Used to modify words, or create additional words, as text is indexed.
File
File: dtsearch.h
Syntax
C++
struct dtsOnIndexWordInfo {
const char * originalWord;
long positionInFile;
long iWhichCallback;
long fShouldIndex;
long nAdditionalWords;
char wordToIndex[512];
};
Members
Members |
Description |
---|---|
const char * originalWord; |
The original text of the word being indexed. Read-only. |
long positionInFile; |
The word offset (one-based) of the word being indexed. Read-only. |
long iWhichCallback; |
The first time the callback is called for a word, iWhichCallback will be zero. If nAdditionalWords is returned to request additional callbacks, iWhichCallback will be incremented once for each callback |
long fShouldIndex; |
The callback function can set fShouldIndex to false to prevent a word from being indexed. The dtSearch Indexer will skip the word as if it was a noise word |
long nAdditionalWords; |
If you want to provide additional variations on the word, in the same word position in the file, set nAdditionalWords to the number of variations to be added. The callback function will be called once for each variation. On each callback, the function should fill in an alternative form of the word in wordToIndex. |
char wordToIndex[512]; |
wordToIndex can be used on the first callback to modify the text of the word to be indexed, and on additional callbacks it can be used to provide alternative forms of a word (alternative spellings, synonyms, equivalents in other languages, etc.) to be indexed in the same word position. |
Group
Remarks
The dtsOnIndexWordInfo structure is used with the pOnIndexWordFn callback in dtsIndexJob to provide a way to modify the words in a document as they are being indexed. Some possible uses of this callback include: (1) Customizing the character handling for certain characters; (2) Excluding certain words from being indexed; or (3) adding variations on a word.
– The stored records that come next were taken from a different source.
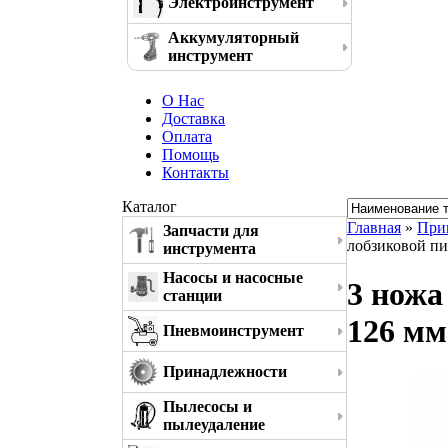
Электроинструмент
Аккумуляторный
инструмент
О Нас
Доставка
Оплата
Помощь
Контакты
Каталог
Главная
»
При
Запчасти для
лобзиковой пил
инструмента
Насосы и насосные
3 ножа 
станции
126 мм
Пневмоинструмент
Принадлежности
Пылесосы и
пылеудаление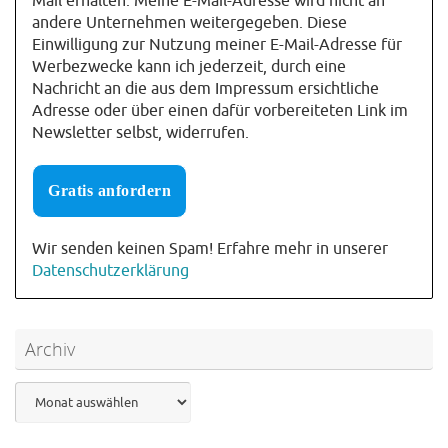
Mail erhalten. Meine E-Mail-Adresse wird nicht an
andere Unternehmen weitergegeben. Diese
Einwilligung zur Nutzung meiner E-Mail-Adresse für
Werbezwecke kann ich jederzeit, durch eine
Nachricht an die aus dem Impressum ersichtliche
Adresse oder über einen dafür vorbereiteten Link im
Newsletter selbst, widerrufen.
Wir senden keinen Spam! Erfahre mehr in unserer
Datenschutzerklärung
Archiv
Archiv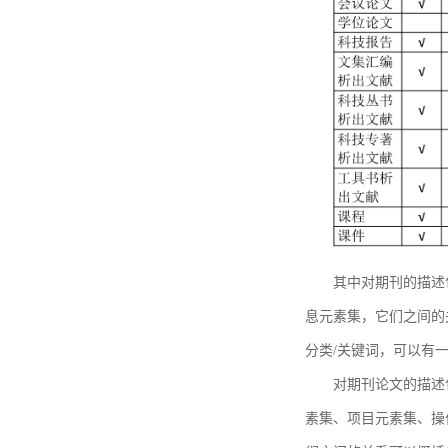
其中对期刊的描述
息元素集，它们之间的
分类/关键词，可以有
对期刊论文的描述
素集、项目元素集、操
Example (from the textdemo sample application):
// Demonstrates how the OnIndexWord callback function can be used to
// modify text being indexed. In this case, each word is indexed along with an
// inverted version of the word.
void OnIndexWord_Inverter(void *pData, dtsOnIndexWordInfo* pInfo)
{ // First time we are called for a word, just request another callback
if (pInfo->iWhichCallback == 0) {
pInfo->nAdditionalWords = 1;
return;
}
// Second time we are called for a word, return the inverted version
if (pInfo->iWhichCallback == 1) {
int l = strlen(pInfo->originalWord);
if (l >= sizeof pInfo->wordToIndex)
l = sizeof pInfo->wordToIndex-1;
for (int i = 0; i < l; ++i)
pInfo->wordToIndex[i] = pInfo->originalWord[l-i-1];
pInfo->wordToIndex[l] = '0';
}
}